Using the listing below, report all lines holding the word "wire".

[DATA FOR THIS TASK]
==============================

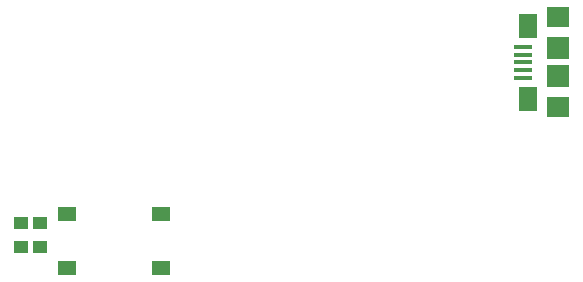
<source format=gtp>
G04*
G04 #@! TF.GenerationSoftware,Altium Limited,Altium Designer,21.1.1 (26)*
G04*
G04 Layer_Color=8421504*
%FSLAX25Y25*%
%MOIN*%
G70*
G04*
G04 #@! TF.SameCoordinates,D6B6CD0C-24BE-41C4-A853-45D6888EAD6D*
G04*
G04*
G04 #@! TF.FilePolarity,Positive*
G04*
G01*
G75*
%ADD14R,0.04724X0.04331*%
%ADD15R,0.06102X0.05118*%
%ADD16R,0.07480X0.07480*%
%ADD17R,0.07480X0.07087*%
%ADD18R,0.06496X0.01575*%
%ADD19R,0.06299X0.08268*%
D14*
X209500Y229566D02*
D03*
Y237834D02*
D03*
X215700Y229566D02*
D03*
Y237834D02*
D03*
D15*
X256250Y240558D02*
D03*
Y222842D02*
D03*
X224950D02*
D03*
Y240558D02*
D03*
D16*
X388400Y296024D02*
D03*
Y286576D02*
D03*
D17*
Y306261D02*
D03*
Y276339D02*
D03*
D18*
X376687Y291300D02*
D03*
Y288741D02*
D03*
Y286182D02*
D03*
Y293859D02*
D03*
Y296418D02*
D03*
D19*
X378361Y279095D02*
D03*
Y303505D02*
D03*
M02*

</source>
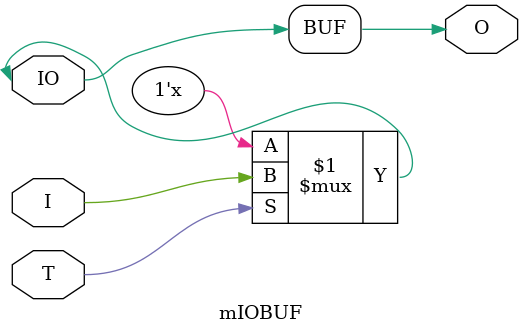
<source format=v>
`timescale 1ns / 1ps
module mIOBUF(
    input           I,
    output          O,
    input           T,
    inout           IO
);
    

assign IO = T ? I : 1'bZ ;
assign O  = IO;

endmodule

</source>
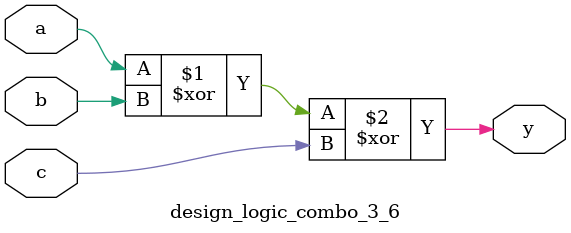
<source format=sv>
module design_logic_combo_3_6(input logic a,b,c, output logic y);
  assign y = (a ^ b) ^ c;
endmodule

</source>
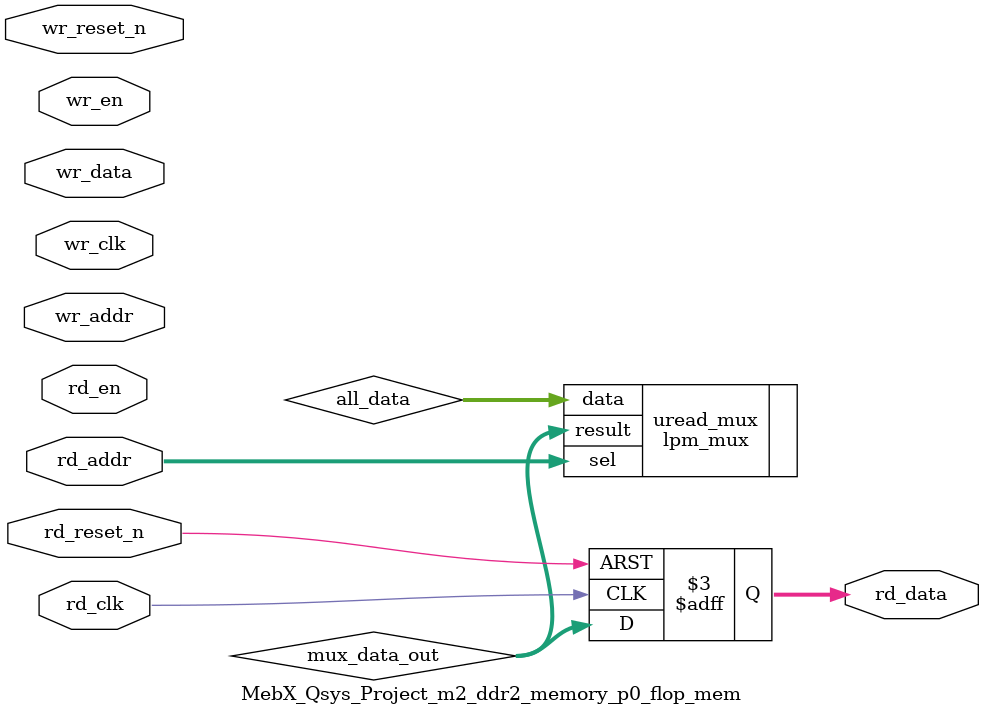
<source format=v>



`timescale 1 ps / 1 ps

(* altera_attribute = "-name ALLOW_SYNCH_CTRL_USAGE ON;-name AUTO_CLOCK_ENABLE_RECOGNITION ON" *)
module MebX_Qsys_Project_m2_ddr2_memory_p0_flop_mem(
	wr_reset_n,
	wr_clk,
	wr_en,
	wr_addr,
	wr_data,
	rd_reset_n,
	rd_clk,
	rd_en,
	rd_addr,
	rd_data
);

parameter WRITE_MEM_DEPTH	= "";
parameter WRITE_ADDR_WIDTH	= "";
parameter WRITE_DATA_WIDTH	= "";
parameter READ_MEM_DEPTH	= "";
parameter READ_ADDR_WIDTH	= "";		 
parameter READ_DATA_WIDTH	= "";


input	wr_reset_n;
input	wr_clk;
input	wr_en;
input	[WRITE_ADDR_WIDTH-1:0] wr_addr;
input	[WRITE_DATA_WIDTH-1:0] wr_data;
input	rd_reset_n;
input	rd_clk;
input	rd_en;
input	[READ_ADDR_WIDTH-1:0] rd_addr;
output	[READ_DATA_WIDTH-1:0] rd_data;



wire	[WRITE_DATA_WIDTH*WRITE_MEM_DEPTH-1:0] all_data;
wire	[READ_DATA_WIDTH-1:0] mux_data_out;



// declare a memory with WRITE_MEM_DEPTH entries
// each entry contains a data size of WRITE_DATA_WIDTH
reg	[WRITE_DATA_WIDTH-1:0] data_stored [0:WRITE_MEM_DEPTH-1] /* synthesis syn_preserve = 1 */;
reg	[READ_DATA_WIDTH-1:0] rd_data;

generate
genvar entry;
	for (entry=0; entry < WRITE_MEM_DEPTH; entry=entry+1)
	begin: mem_location
		assign all_data[(WRITE_DATA_WIDTH*(entry+1)-1) : (WRITE_DATA_WIDTH*entry)] = data_stored[entry]; 
		
		always @(posedge wr_clk or negedge wr_reset_n)
		begin
			if (~wr_reset_n) begin
				data_stored[entry] <= {WRITE_DATA_WIDTH{1'b0}};
			end else begin
				if (wr_en) begin
					if (entry == wr_addr) begin
						data_stored[entry] <= wr_data;
					end
				end
			end
		end		
	end
endgenerate

// mux to select the correct output data based on read address
lpm_mux	uread_mux(
	.sel (rd_addr),
	.data (all_data),
	.result (mux_data_out)
	// synopsys translate_off
	,
	.aclr (),
	.clken (),
	.clock ()
	// synopsys translate_on
	);
 defparam uread_mux.lpm_size = READ_MEM_DEPTH;
 defparam uread_mux.lpm_type = "LPM_MUX";
 defparam uread_mux.lpm_width = READ_DATA_WIDTH;
 defparam uread_mux.lpm_widths = READ_ADDR_WIDTH;

always @(posedge rd_clk or negedge rd_reset_n)	
begin
	if (~rd_reset_n) begin
		rd_data <= {READ_DATA_WIDTH{1'b0}};
	end else begin
		rd_data <= mux_data_out;
	end
end

endmodule

</source>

==============================

[OUTPUT BELOW]
wire	[WRITE_DATA_WIDTH*WRITE_MEM_DEPTH-1:0] all_data;
wire	[READ_DATA_WIDTH-1:0] mux_data_out;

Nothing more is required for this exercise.